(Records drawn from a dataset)
"""

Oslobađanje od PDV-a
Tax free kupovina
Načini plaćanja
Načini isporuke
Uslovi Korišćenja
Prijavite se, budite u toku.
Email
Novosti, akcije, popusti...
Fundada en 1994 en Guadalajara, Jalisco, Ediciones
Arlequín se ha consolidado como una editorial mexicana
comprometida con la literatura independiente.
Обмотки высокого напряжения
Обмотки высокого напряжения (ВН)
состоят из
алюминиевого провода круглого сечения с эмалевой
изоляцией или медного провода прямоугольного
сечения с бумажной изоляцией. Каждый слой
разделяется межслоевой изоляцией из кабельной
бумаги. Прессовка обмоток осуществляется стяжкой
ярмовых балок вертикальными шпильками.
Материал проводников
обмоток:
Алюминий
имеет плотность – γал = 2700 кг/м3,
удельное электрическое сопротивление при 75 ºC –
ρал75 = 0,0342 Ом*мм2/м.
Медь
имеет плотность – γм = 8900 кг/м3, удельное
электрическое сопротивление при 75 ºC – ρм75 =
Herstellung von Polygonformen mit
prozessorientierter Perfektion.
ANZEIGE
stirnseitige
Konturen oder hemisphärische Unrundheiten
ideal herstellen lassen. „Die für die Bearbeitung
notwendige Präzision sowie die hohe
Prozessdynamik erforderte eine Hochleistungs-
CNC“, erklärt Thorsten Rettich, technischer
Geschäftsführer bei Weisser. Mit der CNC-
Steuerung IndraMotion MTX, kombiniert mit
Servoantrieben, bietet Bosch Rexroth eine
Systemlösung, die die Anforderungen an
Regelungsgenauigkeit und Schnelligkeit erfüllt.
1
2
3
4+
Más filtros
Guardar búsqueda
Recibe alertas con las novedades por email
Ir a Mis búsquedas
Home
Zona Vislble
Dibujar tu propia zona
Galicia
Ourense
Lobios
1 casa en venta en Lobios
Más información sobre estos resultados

"""

### Job
Find the word "имеет" in the entries above. Copy every line that has it.

### Reply to the task
имеет плотность – γал = 2700 кг/м3,
имеет плотность – γм = 8900 кг/м3, удельное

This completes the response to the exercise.